Activity: A word-for-word copy of the records that follow is needed, with every picture omitted.

=== Section Start ===

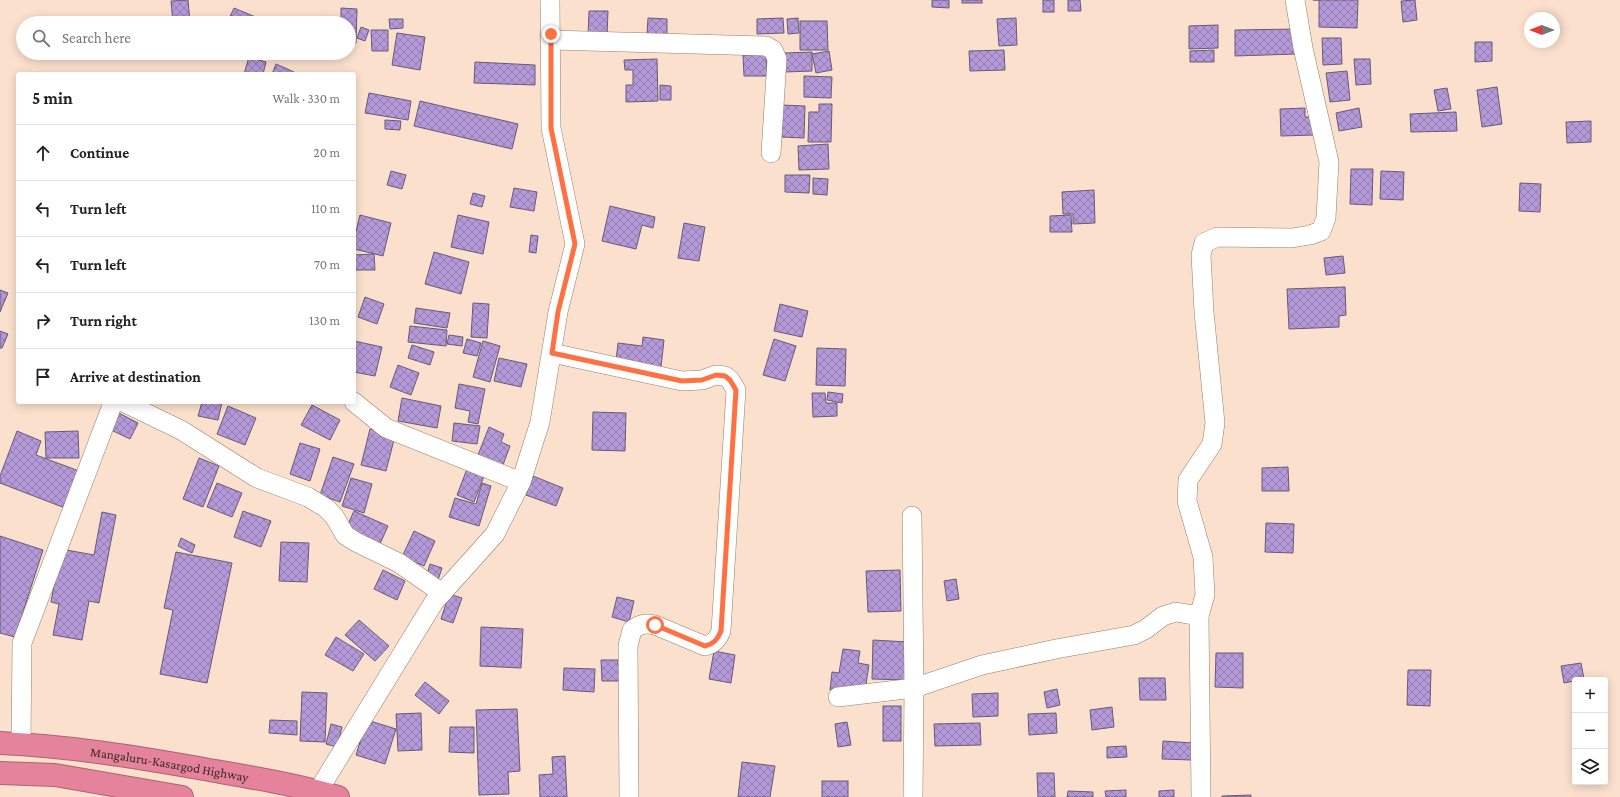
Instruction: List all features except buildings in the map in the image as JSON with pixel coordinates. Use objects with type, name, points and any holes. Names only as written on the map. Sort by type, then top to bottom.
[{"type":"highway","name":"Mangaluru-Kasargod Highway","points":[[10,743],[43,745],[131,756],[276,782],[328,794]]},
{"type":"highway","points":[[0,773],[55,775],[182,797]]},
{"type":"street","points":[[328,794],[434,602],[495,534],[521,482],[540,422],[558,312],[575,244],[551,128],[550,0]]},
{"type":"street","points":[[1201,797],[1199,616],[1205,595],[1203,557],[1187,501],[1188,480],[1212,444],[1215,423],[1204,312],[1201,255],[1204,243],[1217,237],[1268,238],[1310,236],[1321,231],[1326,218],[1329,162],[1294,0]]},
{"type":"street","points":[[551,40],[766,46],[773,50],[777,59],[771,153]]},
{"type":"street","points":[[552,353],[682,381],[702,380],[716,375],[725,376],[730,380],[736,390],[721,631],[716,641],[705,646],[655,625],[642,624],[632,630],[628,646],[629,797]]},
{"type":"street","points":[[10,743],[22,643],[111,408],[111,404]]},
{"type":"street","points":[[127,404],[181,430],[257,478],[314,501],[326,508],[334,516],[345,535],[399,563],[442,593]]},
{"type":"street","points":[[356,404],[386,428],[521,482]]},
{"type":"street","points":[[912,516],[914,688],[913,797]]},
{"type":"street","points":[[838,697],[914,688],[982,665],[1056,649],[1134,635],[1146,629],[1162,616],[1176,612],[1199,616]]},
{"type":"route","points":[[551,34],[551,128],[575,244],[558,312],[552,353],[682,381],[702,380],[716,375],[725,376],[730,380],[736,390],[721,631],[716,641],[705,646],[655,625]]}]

=== Section End ===

Task result:
Instruction: List all features except buildings in the map in the image as JSON with pixel coordinates. Use objects with type, name, points and any holes. Names only as written on the map. Sort by type, then top to bottom.
[{"type":"highway","name":"Mangaluru-Kasargod Highway","points":[[10,743],[43,745],[131,756],[276,782],[328,794]]},
{"type":"highway","points":[[0,773],[55,775],[182,797]]},
{"type":"street","points":[[328,794],[434,602],[495,534],[521,482],[540,422],[558,312],[575,244],[551,128],[550,0]]},
{"type":"street","points":[[1201,797],[1199,616],[1205,595],[1203,557],[1187,501],[1188,480],[1212,444],[1215,423],[1204,312],[1201,255],[1204,243],[1217,237],[1268,238],[1310,236],[1321,231],[1326,218],[1329,162],[1294,0]]},
{"type":"street","points":[[551,40],[766,46],[773,50],[777,59],[771,153]]},
{"type":"street","points":[[552,353],[682,381],[702,380],[716,375],[725,376],[730,380],[736,390],[721,631],[716,641],[705,646],[655,625],[642,624],[632,630],[628,646],[629,797]]},
{"type":"street","points":[[10,743],[22,643],[111,408],[111,404]]},
{"type":"street","points":[[127,404],[181,430],[257,478],[314,501],[326,508],[334,516],[345,535],[399,563],[442,593]]},
{"type":"street","points":[[356,404],[386,428],[521,482]]},
{"type":"street","points":[[912,516],[914,688],[913,797]]},
{"type":"street","points":[[838,697],[914,688],[982,665],[1056,649],[1134,635],[1146,629],[1162,616],[1176,612],[1199,616]]},
{"type":"route","points":[[551,34],[551,128],[575,244],[558,312],[552,353],[682,381],[702,380],[716,375],[725,376],[730,380],[736,390],[721,631],[716,641],[705,646],[655,625]]}]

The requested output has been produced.